Other activists might devote their time to reversing global warming or saving the whales. But the 73-year-old attorney is battling to preserve a commodity that he says is more fragile than the environment and more precious than oil -- time.
Cahn is a leader in the "slow movement," a national campaign that claims that speed kills. Its leaders say that Americans are so starved for time, our need for speed is destroying our health,
"Democracy can't exist without informed citizens", he [Edgar S. Cahn] says. "People need time to pay attention to the news, attend city council meetings and keep elected official accountable."
Is this really what it's all about? I say no.
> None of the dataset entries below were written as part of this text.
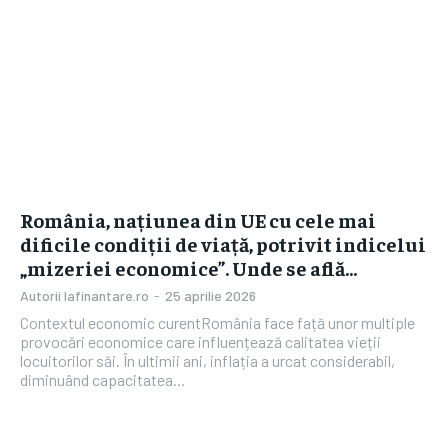
România, națiunea din UE cu cele mai
dificile condiții de viață, potrivit indicelui
„mizeriei economice”. Unde se află…
Autorii Iafinantare.ro
-
25 aprilie 2026
Contextul economic curentRomânia face față unor multiple
provocări economice care influențează calitatea vieții
locuitorilor săi. În ultimii ani, inflația a urcat considerabil,
diminuând capacitatea...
Machines can save labor, but only if they go idle when we possess enough of what they can produce. In other words, the machinery offers us an opportunity to work less, an opportunity that as a society we have chosen not to take. Instead, we have allowed the owners of those machines to define their purpose: not reduction of labor, but “higher productivity”—and with it the imperative to consume virtually everything that the machinery can possibly produce.
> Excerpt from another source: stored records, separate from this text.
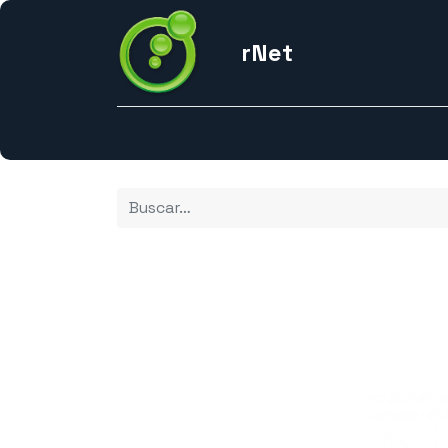
rNet
Inicio
Nosotros
Odoo Alterno
Redes
So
In a 1927 interview with the magazine Nation’s Business, Secretary of Labor James J. Davis provided some numbers to illustrate a problem that the New York Times called “need saturation.” Davis noted that “the textile mills of this country can produce all the cloth needed in six months’ operation each year” and that 14 percent of the American shoe factories could produce a year’s supply of footwear. The magazine went on to suggest, “It may be that the world’s needs ultimately will be produced by three days’ work a week.”
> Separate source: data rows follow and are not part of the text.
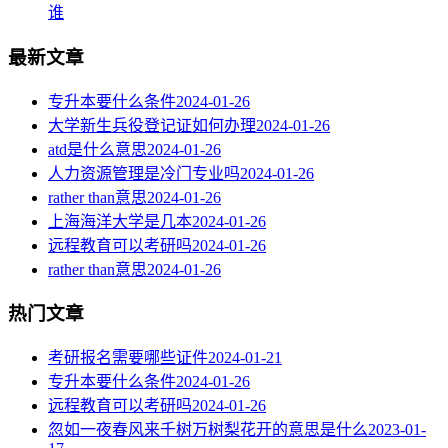
谁
最新文章
专升本要什么条件
2024-01-26
大学新生兵役登记证如何办理
2024-01-26
atd是什么意思
2024-01-26
人力资源管理是冷门专业吗
2024-01-26
rather than意思
2024-01-26
上海海洋大学是几本
2024-01-26
远程教育可以考研吗
2024-01-26
rather than意思
2024-01-26
热门文章
考研报名需要哪些证件
2024-01-21
专升本要什么条件
2024-01-26
远程教育可以考研吗
2024-01-26
忽如一夜春风来千树万树梨花开的意思是什么
2023-01-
Business leaders were less than enthusiastic about the prospect of a society no longer centered on the production of goods. For them, the new “labor-saving” machinery presented not a vision of liberation but a threat to their position at the center of power.
Originally posted by FewWorldOrder
No way man!, I was sure that I alone, was the only one on the planet who thought this way!
I've kept this to myself for long enough, I'm proclaiming that I'm in favor of TWO-day work-weeks and FIVE-day weekends.